“Bayangkan hampir setiap hari belasan unit kapal yang menggunakan pukat harimau hadir di peraian Kuala Idi, Kuala Simpang Ulim hingga ke Kuala Krueng Thoe Madat, sayangnya terkadang mereka beroperasi jaraknya hanya satu mil dari bibir pantai.
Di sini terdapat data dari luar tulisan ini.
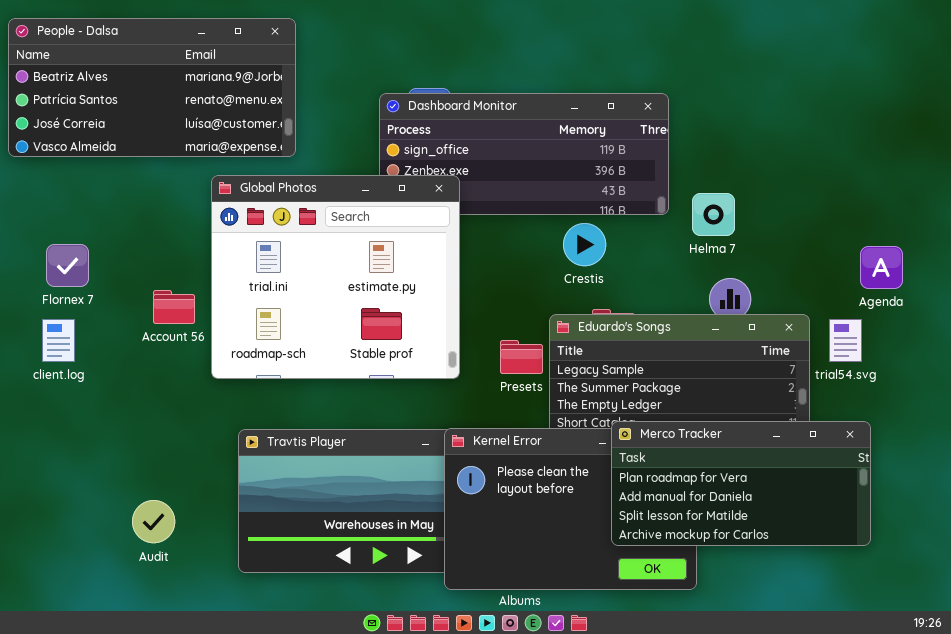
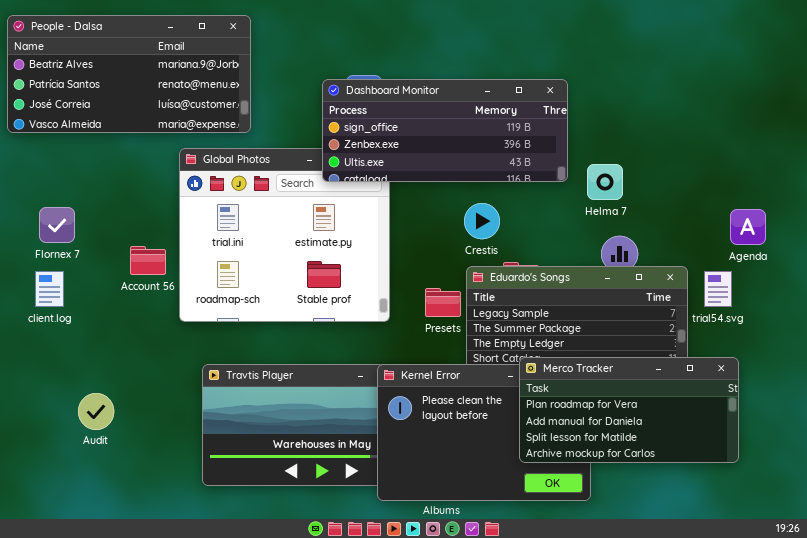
Dashboard Monitor: [379,93,669,215] -> [322,79,568,182], raised
Crestis: [563,223,606,266] -> [464,203,500,239], moved
Audit: [132,500,175,543] -> [78,393,114,430], moved

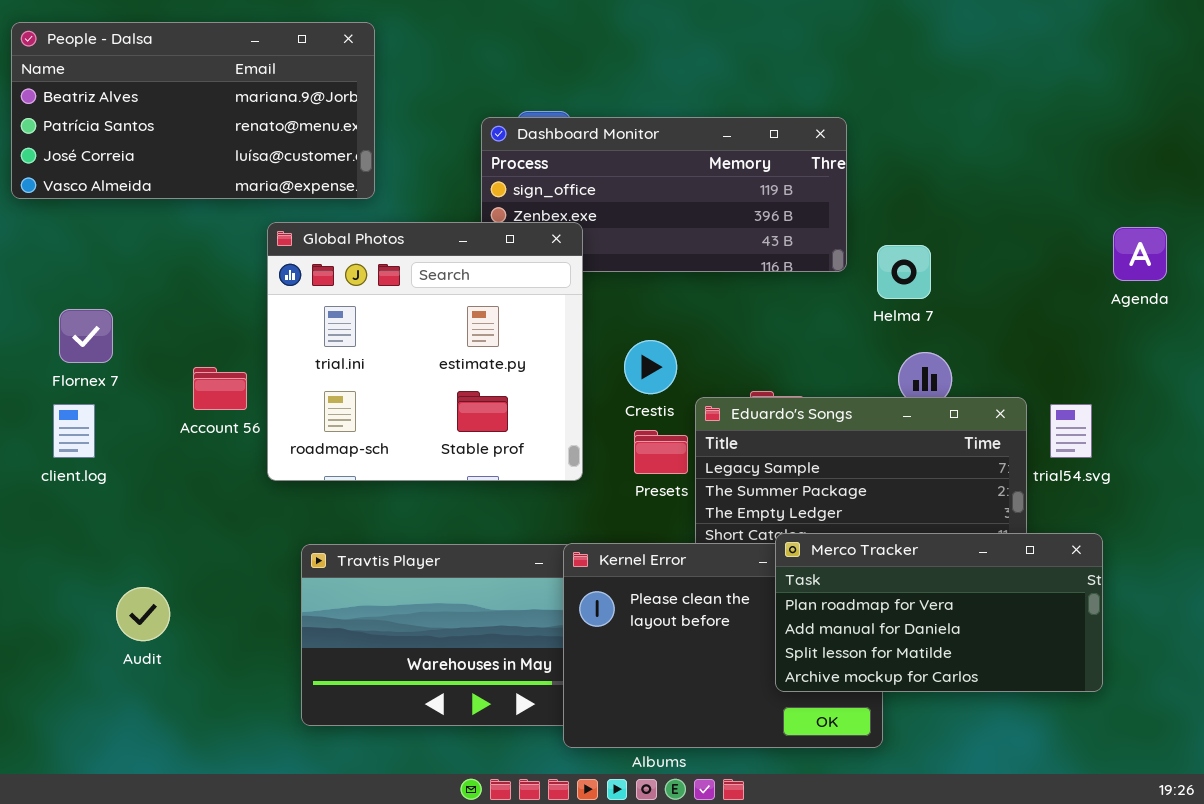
Global Photos: [179,148,390,322] -> [267,222,583,481], raised
Crestis: [464,203,500,239] -> [624,340,677,394], moved
Agenda: [730,209,766,245] -> [1113,227,1167,281], moved

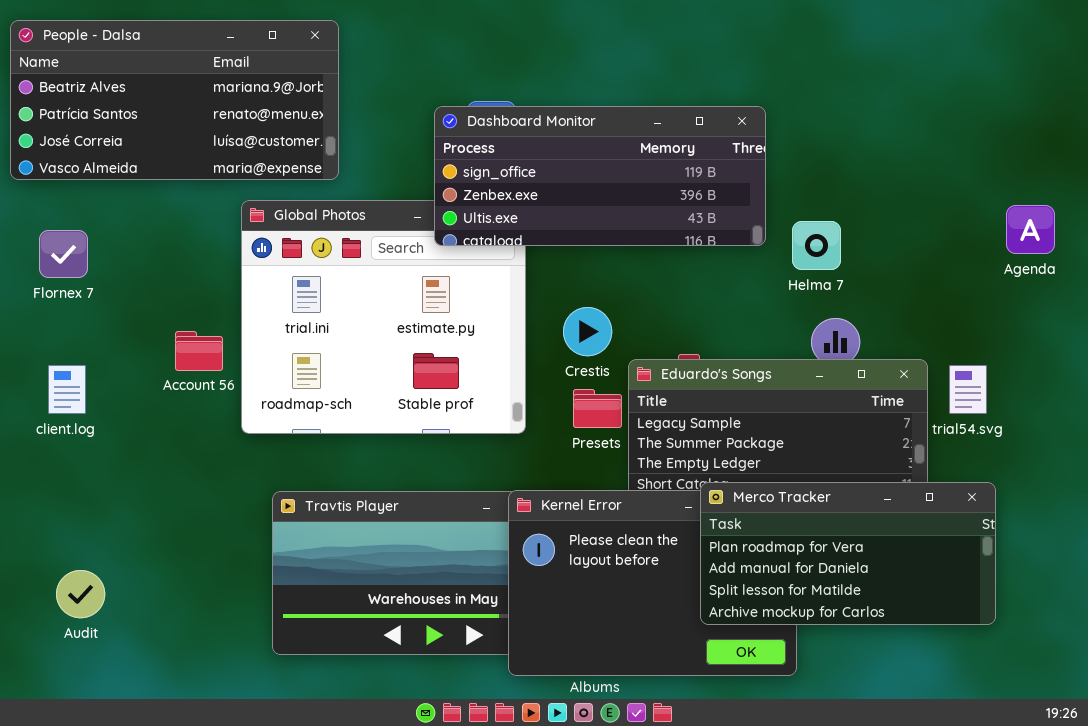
Dashboard Monitor: [481,117,847,272] -> [434,106,766,246], raised
Flornex 7: [59,309,113,363] -> [39,230,88,278], moved
Audit: [116,587,170,641] -> [56,570,105,618], moved

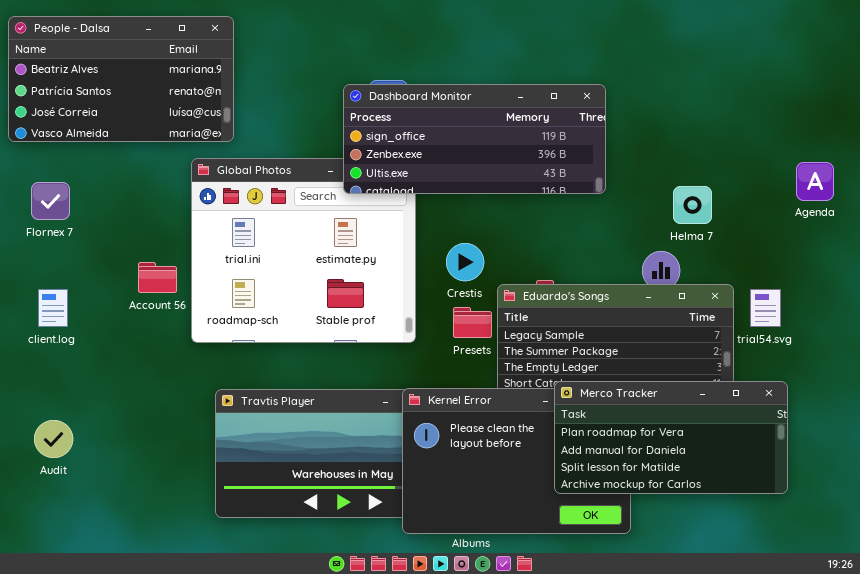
People - Dalsa: [10,20,339,180] -> [8,16,234,142], resized
Helma 7: [792,221,841,270] -> [673,186,712,224], moved
Audit: [56,570,105,618] -> [34,420,73,458], moved

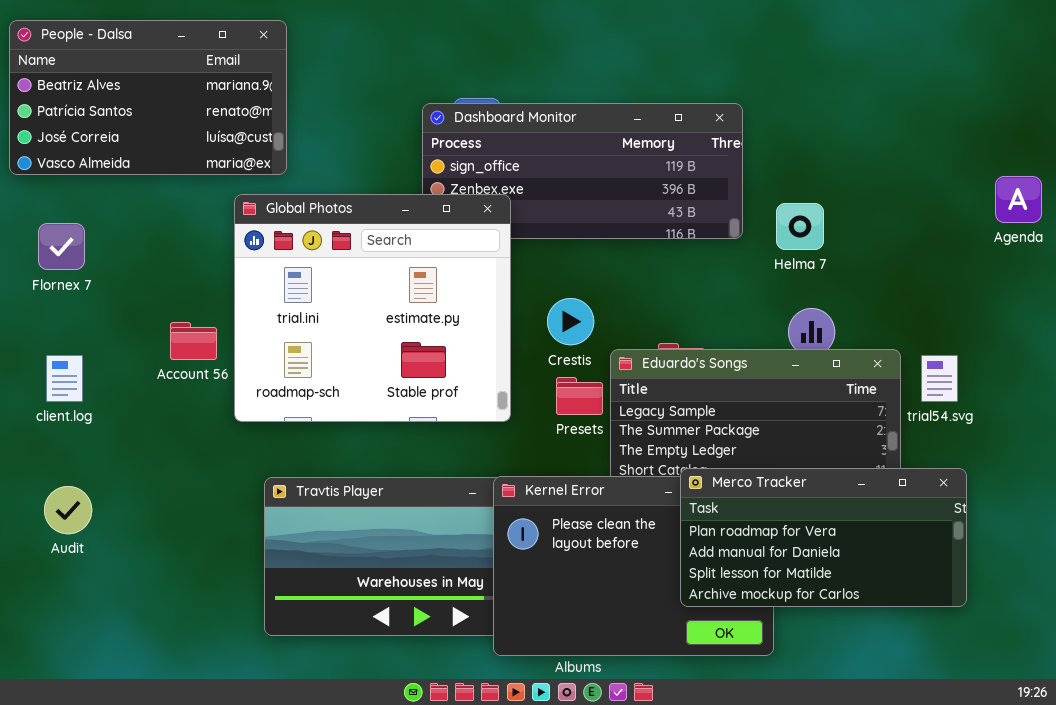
Global Photos: [191,158,416,343] -> [234,194,511,422], raised
Agenda: [796,162,834,201] -> [995,176,1042,223], moved
Helma 7: [673,186,712,224] -> [776,203,824,250], moved
Audit: [34,420,73,458] -> [44,486,92,534], moved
Bahkan Saya pernah meminta ganti dari toke boat katrowl, namun pemilik kapal trowl malah mengaku tidak pernah bersalah,” kata Bustami yang mewakili para nelayan lainnya, pada Jum’at Sore hari ini
Bustami juga menjelaskan, akibat ulah dari pukat harimau, banyak nelayan tradisional diwilayah Kuala Idi, Simpang Ulim hingga Kuala Leuge Peureulak menuai kerugian.
“Saat ini ada beberapa unit kapal gunakan pukat harimau, baik ukuran kecil maupun besar terlihat bebas menagkap ikan dengan cara ilegal. “Setiap hari terlihat banyak kapal liar, dengan Tonos groos (GT) berbeda-beda, minimal 10 hingga 20 unit barlayar setiap hari di wilayah Kuala Idi hingga Simpang Ulim dan Madat,”bebernya.

Menyikapi keresahan nelayan tradisional yang barasal dari kelurga miskin, Masri SP aktivis sosial Aceh Timur meminta kepada penegak hukum untuk tindak tegas terhadap kasus tersebut.